A supporter of Ugandan MP Bobi Wine protests against his arrest during his presidential rally (AFP)

A supporter of Ugandan MP Bobi Wine protests against his arrest during his presidential rally (AFP)

Seven people died and at least 45 were injured in protests that erupted after police arrested Ugandan presidential candidate and pop star Bobi Wine on Wednesday, Ugandan police said.

“As of yesterday evening we had seven people who lost their lives, about 45 people got injuries including an LDU (armed civilian force) whose head was smashed,” police spokesperson Fred Enanga said.

Mr Enanga claimed the National Unity Platform (NUP) led by Wine violated election guidelines issued to contain the spread of Covid-19.

The MP, real name Robert Kyagulanyi, is currently detained in Jinja following his arrest in Luuka where he had gone to campaign on Wednesday.

“But it (NUP) doesn’t have control over these demonstrators. They don’t have the ability to restore a situation that has gone out of hand and yet they’re promoting violence. This is unacceptable,” Mr Enanga told state-owned Uganda Broadcasting Corporation (UBC) on Thursday morning.

Mr Kyagulanyi was arrested alongside Jinja-based pastor Andrew Muwanguzi and five other supporters. They are currently being interrogated on charges of negligent conduct likely to spread the infectious disease, obstruction and holding unauthorised assembles.

Police said they had also recorded other crimes of looting, vandalism and robbery by other criminals taking advantage of the violent demonstrations.

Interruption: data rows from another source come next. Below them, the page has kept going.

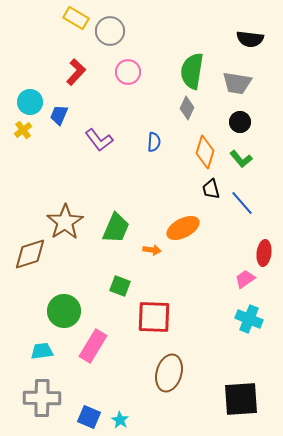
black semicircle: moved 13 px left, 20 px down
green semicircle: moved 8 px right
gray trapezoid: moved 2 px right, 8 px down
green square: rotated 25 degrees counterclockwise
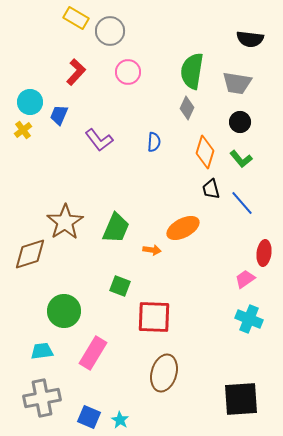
pink rectangle: moved 7 px down
brown ellipse: moved 5 px left
gray cross: rotated 12 degrees counterclockwise
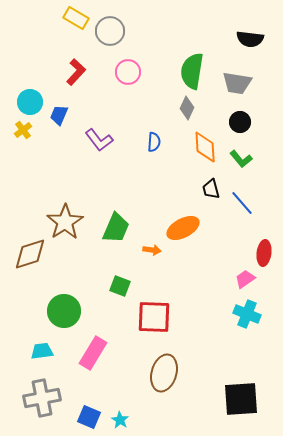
orange diamond: moved 5 px up; rotated 20 degrees counterclockwise
cyan cross: moved 2 px left, 5 px up
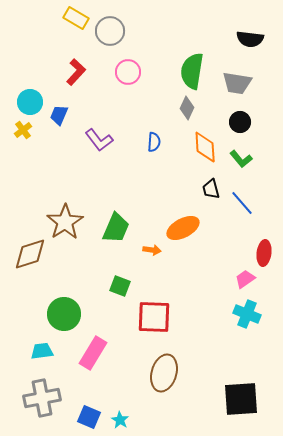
green circle: moved 3 px down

Uganda Red Cross said Wednesday evening that their response team had rescued more than 30 people from the riots and referred them to various health facilities.

Mr Kyagulanyi was most recently arrested on November 3 moments after registering his candidacy for the January 14, 2021 presidential election, over accusations he was planning an illegal rally.

Nicknamed the ‘Ghetto President’, he has faced escalating police harassment since announcing his intention to challenge President Yoweri Museveni, who seized power at the head of a rebel army in 1986.

Mr Kyagulanyi’s catchy pop songs about social justice, poverty and corruption have shaken the ruling party and its ageing patriarch Museveni, who at 76 is the only president most Ugandans have ever known.